Comparison of effects of ivabradine versus carvedilol in murine model with the Coxsackievirus B3-induced viral myocarditis.

Background: Elevated heart rate is associated with increased cardiovascular morbidity. The selective I(f) current inhibitor ivabradine reduces heart rate without affecting cardiac contractility, and has been shown to be cardioprotective in the failing heart. Ivabradine also exerts some of its beneficial effects by decreasing cardiac proinflammatory cytokines and inhibiting peroxidants and collagen accumulation in atherosclerosis or congestive heart failure. However, the effects of ivabradine in the setting of acute viral myocarditis and on the cytokines, oxidative stress and cardiomyocyte apoptosis have not been investigated.

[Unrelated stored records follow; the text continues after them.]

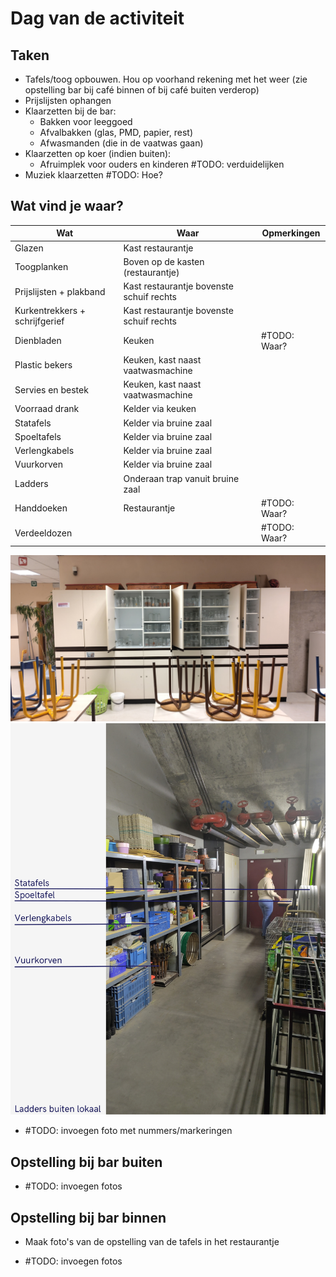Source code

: # Dag van de activiteit

## Taken

* Tafels/toog opbouwen. Hou op voorhand rekening met het weer (zie opstelling bar bij café binnen of bij café buiten verderop)
* Prijslijsten ophangen
* Klaarzetten bij de bar:
  * Bakken voor leeggoed
  * Afvalbakken (glas, PMD, papier, rest)
  * Afwasmanden (die in de vaatwas gaan)
* Klaarzetten op koer (indien buiten):
  * Afruimplek voor ouders en kinderen #TODO: verduidelijken
* Muziek klaarzetten #TODO: Hoe?

## Wat vind je waar?

| Wat                            | Waar                                     | Opmerkingen  |
| ------------------------------ | ---------------------------------------- | ------------ |
| Glazen                         | Kast restaurantje                        |              |
| Toogplanken                    | Boven op de kasten (restaurantje)        |              |
| Prijslijsten + plakband        | Kast restaurantje bovenste schuif rechts |              |
| Kurkentrekkers + schrijfgerief | Kast restaurantje bovenste schuif rechts |              |
| Dienbladen                     | Keuken                                   | #TODO: Waar? |
| Plastic bekers                 | Keuken, kast naast vaatwasmachine        |              |
| Servies en bestek              | Keuken, kast naast vaatwasmachine        |              |
| Voorraad drank                 | Kelder via keuken                        |              |
| Statafels                      | Kelder via bruine zaal                   |              |
| Spoeltafels                    | Kelder via bruine zaal                   |              |
| Verlengkabels                  | Kelder via bruine zaal                   |              |
| Vuurkorven                     | Kelder via bruine zaal                   |              |
| Ladders                        | Onderaan trap vanuit bruine zaal         |              |
| Handdoeken                     | Restaurantje                             | #TODO: Waar? |
| Verdeeldozen                   |                                          | #TODO: Waar? |

![alt text](imgs/Kasten_restaurantje.png)
![alt text](imgs/Overzicht_kelder_koen.png)
* #TODO: invoegen foto met nummers/markeringen

## Opstelling bij bar buiten

* #TODO: invoegen fotos

## Opstelling bij bar binnen

* Maak foto's van de opstelling van de tafels in het restaurantje

* #TODO: invoegen fotos

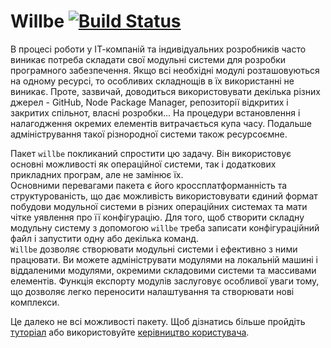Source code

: # Willbe [![Build Status](https://travis-ci.org/Wandalen/willbe.svg?branch=master)](https://travis-ci.org/Wandalen/willbe)

В процесі роботи у ІТ-компаній та індивідуальних розробників часто виникає потреба складати свої модульні системи для розробки програмного забезпечення. Якщо всі необхідні модулі розташовуються на одному ресурсі, то особливих складнощів в їх використанні не виникає. Проте, зазвичай, доводиться використовувати декілька різних джерел - GitHub, Node Package Manager, репозиторії відкритих і закритих спільнот, власні розробки... На процедури встановлення і налагодження окремих елементів витрачається купа часу. Подальше адміністрування такої різнородної системи також ресурсоємне.  

Пакет `willbe` покликаний спростити цю задачу. Він використовує основні можливості як операційної системи, так і додаткових прикладних програм, але не замінює їх.  
Основними перевагами пакета є його кроссплатформанність та структурованість, що дає можливість використовувати єдиний формат побудови модульної системи в різних операційних системах та мати чітке уявлення про її конфігурацію. Для того, щоб створити складну модульну систему з допомогою `willbe` треба записати конфігураційний файл і запустити одну або декілька команд.  
`Willbe` дозволяє створювати модульні системи і ефективно з ними працювати. Ви можете адмініструвати модулями на локальній машині і віддаленими модулями, окремими складовими системи та массивами елементів. Функція експорту модулів заслуговує особливої уваги тому, що дозволяє легко переносити налаштування та створювати нові комплекси.  

Це далеко не всі можливості пакету. Щоб дізнатись більше пройдіть [туторіал](Topics.ukr.md#tutorials) або використовуйте [керівництво користувача](Topics.ukr.md#manuals).
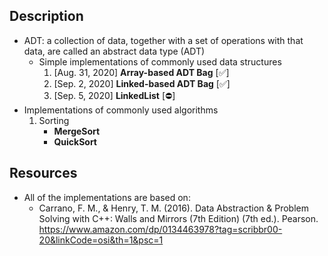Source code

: ## Description 
- ADT: a collection of data, together with a set of operations with that data, are called an abstract data type (ADT)
	- Simple implementations of commonly used data structures 
  	  1. [Aug. 31, 2020] **Array-based ADT Bag**  [:white_check_mark:]
  	  2. [Sep. 2,  2020] **Linked-based ADT Bag** [:white_check_mark:]
  	  3. [Sep. 5,  2020] **LinkedList** 		  [:no_entry:]
- Implementations of commonly used algorithms
	1. Sorting
		- **MergeSort**
		- **QuickSort**

## Resources
- All of the implementations are based on:
  - Carrano, F. M., & Henry, T. M. (2016). Data Abstraction & Problem Solving with C++: Walls and Mirrors (7th Edition) (7th ed.). Pearson.          https://www.amazon.com/dp/0134463978?tag=scribbr00-20&linkCode=osi&th=1&psc=1

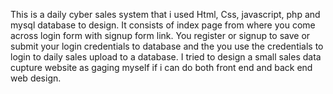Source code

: This is a daily cyber sales system that i used Html, Css, javascript, php and mysql database to design.
It consists of index page from where you come across login form with signup form link.
You register or signup to save or submit your login credentials to database and the you use the credentials to login to daily sales upload to a database.
I tried to design a small sales data cupture website as gaging myself if i can do both front end and back end web design.
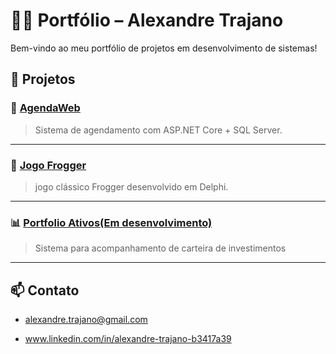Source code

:# 👨‍💻 Portfólio – Alexandre Trajano
Bem-vindo ao meu portfólio de projetos em desenvolvimento de sistemas!

## 🔧 Projetos

### 📅 [AgendaWeb](https://github.com/TrajanoDeveloper/AgendaWeb)
> Sistema de agendamento com ASP.NET Core + SQL Server.
---

### 🐸 [Jogo Frogger](https://github.com/TrajanoDeveloper/Frogger_Delphi)
> jogo clássico Frogger desenvolvido em Delphi.

---
### 📊 [Portfolio Ativos(Em desenvolvimento)](https://github.com/TrajanoDeveloper/PortfolioTracker-Rastreador-de-ativos)
> Sistema para acompanhamento de carteira de investimentos

---

## 📫 Contato
- alexandre.trajano@gmail.com

- www.linkedin.com/in/alexandre-trajano-b3417a39
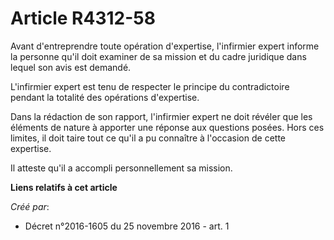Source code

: # Article R4312-58

Avant d'entreprendre toute opération d'expertise, l'infirmier expert  informe la personne qu'il doit examiner de sa mission
et du cadre  juridique dans lequel son avis est demandé. 

L'infirmier expert est tenu de respecter le principe du contradictoire pendant la totalité des opérations d'expertise. 

Dans la rédaction de son rapport, l'infirmier expert ne doit révéler  que les éléments de nature à apporter une réponse aux
questions posées.  Hors ces limites, il doit taire tout ce qu'il a pu connaître à  l'occasion de cette expertise. 

Il atteste qu'il a accompli personnellement sa mission.

**Liens relatifs à cet article**

_Créé par_:

  - Décret n°2016-1605 du 25 novembre 2016 - art. 1

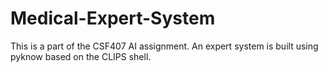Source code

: # Medical-Expert-System
This is a part of the CSF407 AI assignment. An expert system is built using pyknow based on the CLIPS shell.
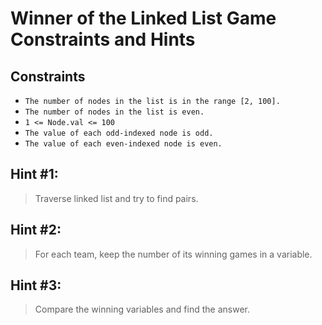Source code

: # Winner of the Linked List Game Constraints and Hints

## Constraints
-   `The number of nodes in the list is in the range [2, 100].`
-   `The number of nodes in the list is even.`
-   `1 <= Node.val <= 100`
-   `The value of each odd-indexed node is odd.`
-   `The value of each even-indexed node is even.`

## Hint #1:
> Traverse linked list and try to find pairs.

## Hint #2: 
> For each team, keep the number of its winning games in a variable.

## Hint #3:
> Compare the winning variables and find the answer.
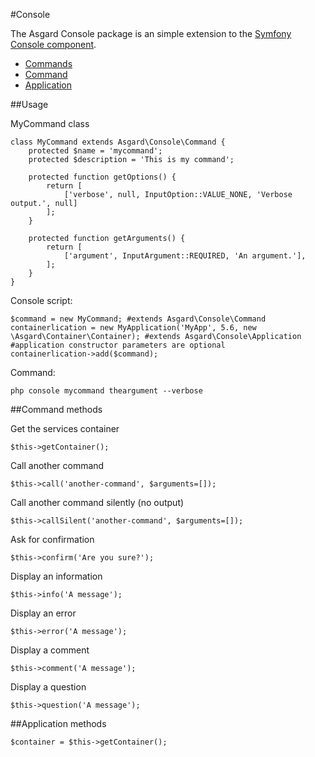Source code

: #Console

The Asgard Console package is an simple extension to the [Symfony Console component](http://symfony.com/fr/doc/current/components/console/introduction.html).

- [Commands](#usage)
- [Command](#command)
- [Application](#application)

<a name="usage"></a>
##Usage

MyCommand class

	class MyCommand extends Asgard\Console\Command {
		protected $name = 'mycommand';
		protected $description = 'This is my command';

		protected function getOptions() {
			return [
				['verbose', null, InputOption::VALUE_NONE, 'Verbose output.', null]
			];
		}

		protected function getArguments() {
			return [
				['argument', InputArgument::REQUIRED, 'An argument.'],
			];
		}
	}

Console script:

	$command = new MyCommand; #extends Asgard\Console\Command
	containerlication = new MyApplication('MyApp', 5.6, new \Asgard\Container\Container); #extends Asgard\Console\Application
	#application constructor parameters are optional
	containerlication->add($command);

Command:

	php console mycommand theargument --verbose

<a name="command"></a>
##Command methods

Get the services container

	$this->getContainer();

Call another command

	$this->call('another-command', $arguments=[]);

Call another command silently (no output)

	$this->callSilent('another-command', $arguments=[]);

Ask for confirmation

	$this->confirm('Are you sure?');

Display an information

	$this->info('A message');

Display an error

	$this->error('A message');

Display a comment

	$this->comment('A message');

Display a question

	$this->question('A message');

<a name="application"></a>
##Application methods

	$container = $this->getContainer();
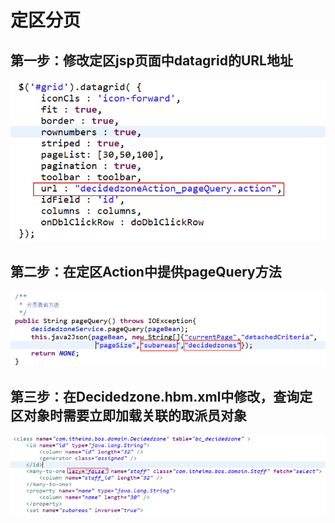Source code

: # 定区分页

## 第一步：修改定区jsp页面中datagrid的URL地址

![](../../../../.gitbook/assets/image%20%28226%29.png)

## 第二步：在定区Action中提供pageQuery方法

![](../../../../.gitbook/assets/image%20%28113%29.png)

## 第三步：在Decidedzone.hbm.xml中修改，查询定区对象时需要立即加载关联的取派员对象

![](../../../../.gitbook/assets/image%20%2822%29.png)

Methodology/principal Findings: The study was designed to compare the effects of ivabradine and carvedilol in acute viral myocarditis. In a coxsackievirus B3 murine myocarditis model (Balb/c), effects of ivabradine and carvedilol (a nonselective β-adrenoceptor antagonist) on myocardial histopathological changes, cardiac function, plasma noradrenaline, cytokine levels, cardiomyocyte apoptosis, malondialdehyde and superoxide dismutase contents were studied. Both ivabradine and carvedilol similarly and significantly reduced heart rate, attenuated myocardial lesions and improved the impairment of left ventricular function. In addition, ivabradine treatment as well as carvedilol treatment showed significant effects on altered myocardial cytokines with a decrease in the amount of plasma noradrenaline. The increased myocardial MCP-1, IL-6, and TNF-α. in the infected mice was significantly attenuated in the ivabradine treatment group. Only carvedilol had significant anti-oxidative and anti-apoptoic effects in coxsackievirus B3-infected mice.
Conclusions/significance: These results show that the protective effects of heart rate reduction with ivabradine and carvedilol observed in the acute phase of coxsackievirus B3 murine myocarditis may be due not only to the heart rate reduction itself but also to the downregulation of inflammatory cytokines.